The full article is at http://www.advocate.com/news_detail_ektid107916.asp if you're interested, though I should warn you - it might make your brain bleed a little bit. I know it did mine. I'm afraid we don't live in Candyland, though they have rules there too, come to think of it. I would say that most people resist their homocidal tendicies by not killing people...but it's not because it's considered "doing the right thing." No, we have laws that prohibit such actions, and they comes with penalties that punish folks who just can't seem to do what's right. The simple truth of the matter is that not everyone does the right thing all the time, and that we should prepare ourselves for the times when they don't. I like to call this "reality."

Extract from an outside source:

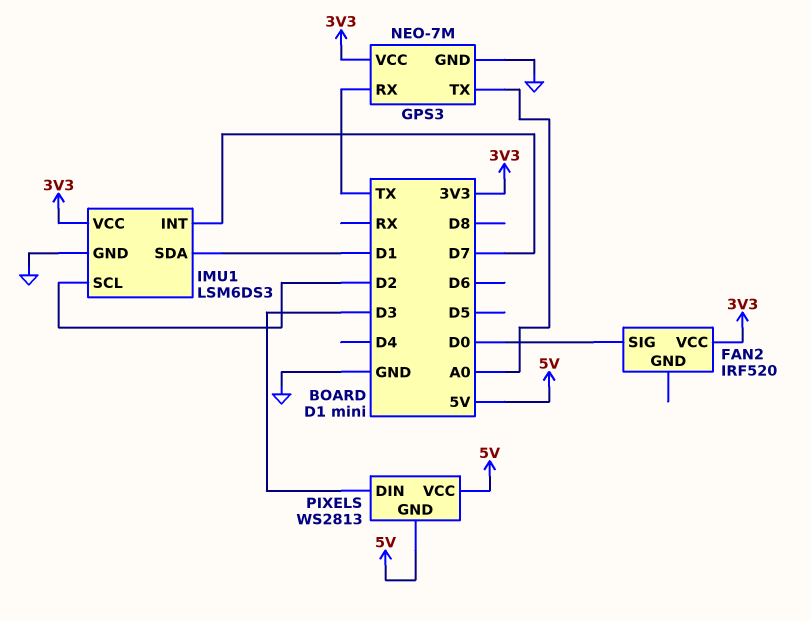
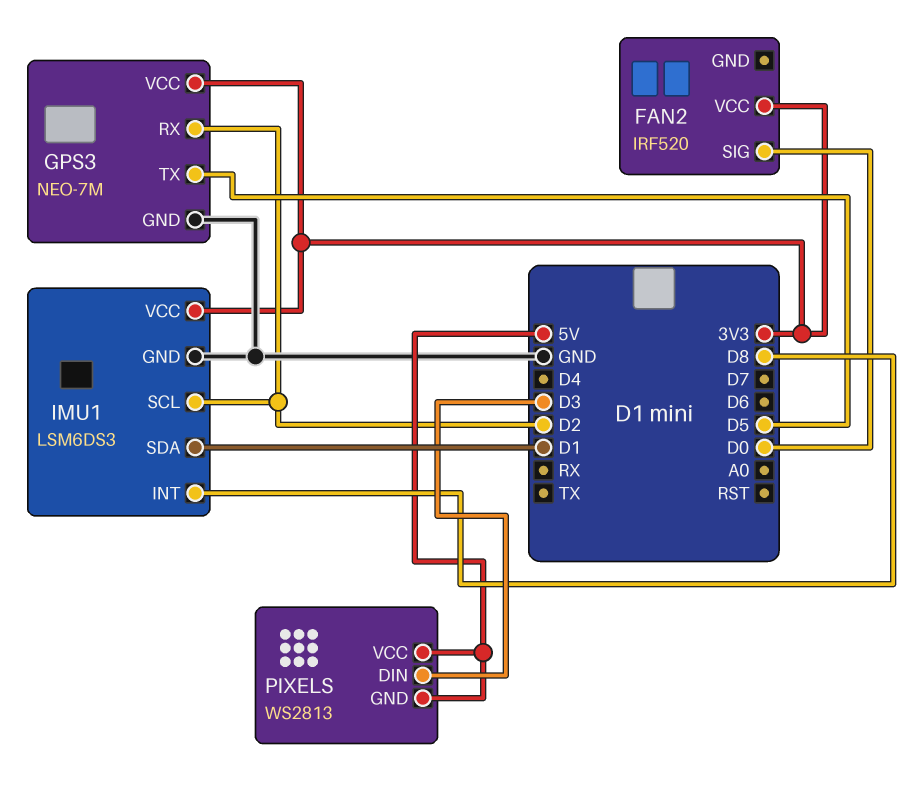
GPS3 pin RX: TX -> D2
GPS3 pin TX: A0 -> D5
IMU1 pin INT: D7 -> D8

Gary also said it would bog the state down in "minutiae." Really, Gary? Can I call you Gary? I don't believe that visiting my partner in the hospital or being able to get him insurance (which we currently can't) is minutiae. And Gary, I don't think it's "trivial" that he would have to pay extra inheritance taxes on the house if something happened to me. And it's not a "detail" that he can legally be fired for being gay.
Gary went on to ask "Where do you stop? I mean, that's the problem going down that slippery road. Pretty soon we're going to have a special law for blue-eyed blonds ... or people who are losing their hair a little bit." I realize that as a new governor you're probably a very busy guy, Gary, but let's try to stay on topic. I'd appreciate it if we could compare apples and apples here, if you know what I mean. We're not firing people for being blonde and we're not saying you can't get married if you're bald. Our laws DO prevent regular folks like me from doing the same thing because I happen to love another man. Also for the record, the "slippery slope" argument is a type of logical fallacy. I learned to avoid these in debate, clear back in 9th grade, but it seems Gary didn't.

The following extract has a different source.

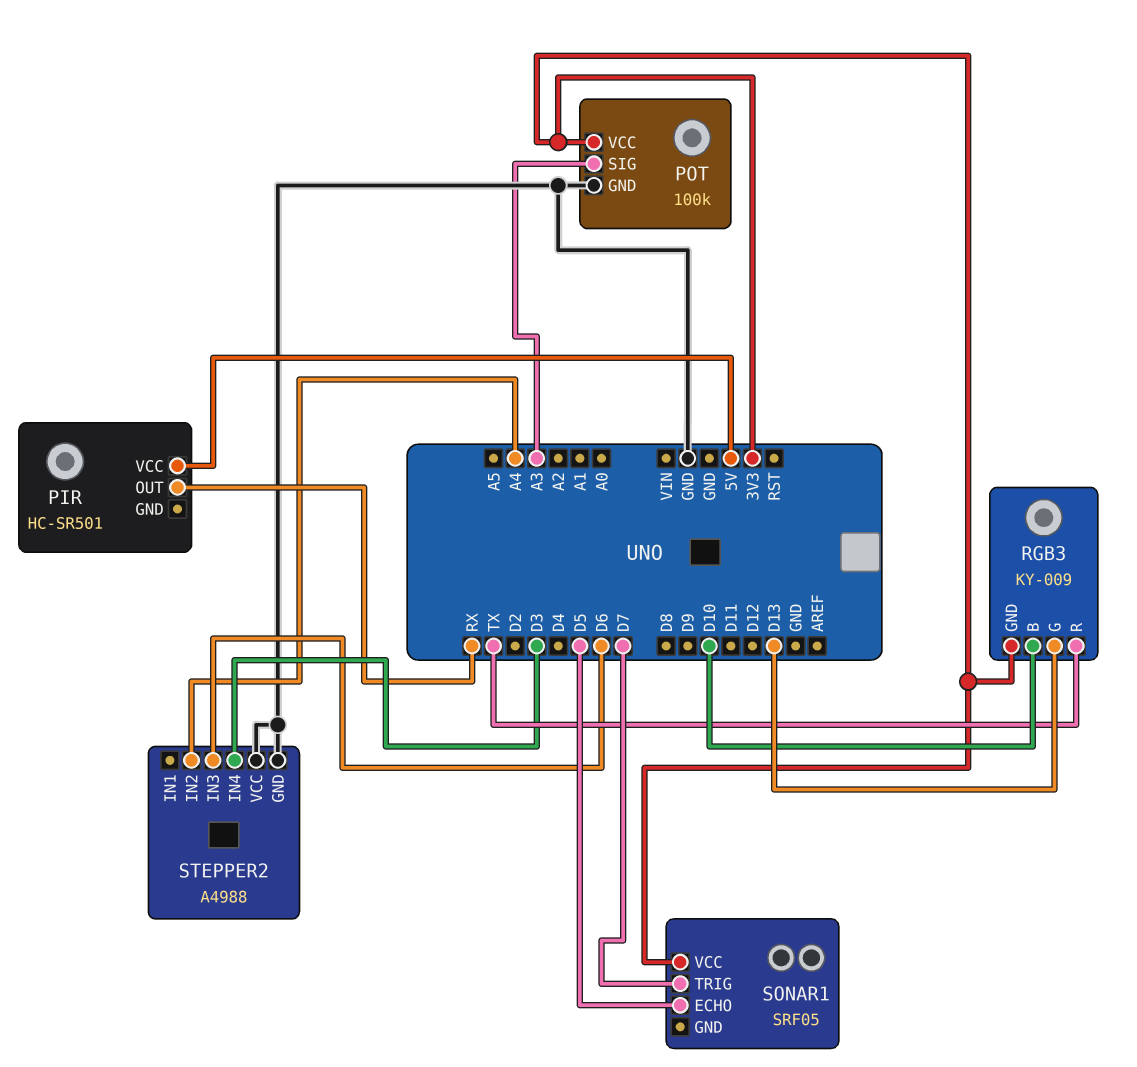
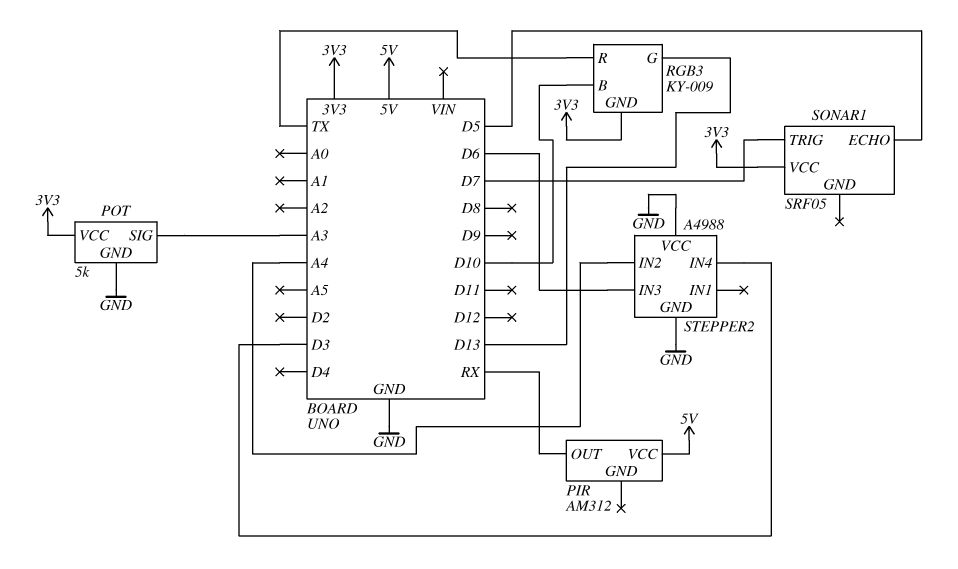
PIR: HC-SR501 -> AM312
POT: 100k -> 5k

Gary, imagine for a moment that you lived in a world where a majority of the folks happen to be gay, but you're still straight. (I hope I'm not assuming too much, Gary - I'm going to guess that you're just unaware, rather than think you're a masochistic, self-loathing queen who needs to put down the dress and come out of the closet and into the light with the rest of us...but I digress.) Would it be fair for the gay society to take away over 1000 federal rights and privileges? Would you be willing and able to change who you love just so you can fit in? When you can't find a job, rent an apartment, or have your partner at your bedside in ICU, would it still just be "minutiae" or "a slippery slope?"
Gary, I read about your comments in a daily news update. Earlier this week there was a story about a Michigan man who was attacked in a park by his neighbors because he's gay; they beat him severly and burned him with cigarettes. Today's included a followup story announcing the sentence in another case of assault, this time in Dallas. This summer I've read about Fort Worth police beating a man in a gay bar during a "routine check," a teacher who was fired for being gay, and a pastor who claims a tornado was God's punishment for allowing gay clergy. Oh silly me, I guess that was all just this month, my mistake. Are these minor annoyances too, the kind that would "bog down" the government?
You know, Gary, I've been told there are a number of folks living in Utah who happen to be LDS. Now I don't agree with a whole lot the Mormon Church says, but I respect their right to say and believe it. I also don't think it's okay to persecute anyone of any faith for their beliefs as long as those beliefs stay within the confines of the law. I'm very glad we have laws that protect religious folks' employment, right to marry, right to buy a house, etc. I know there are folks out there who might fire people over their religion or make comments about "those people" moving into the neighborhood. Gary, don't you think everyone deserves the same respect?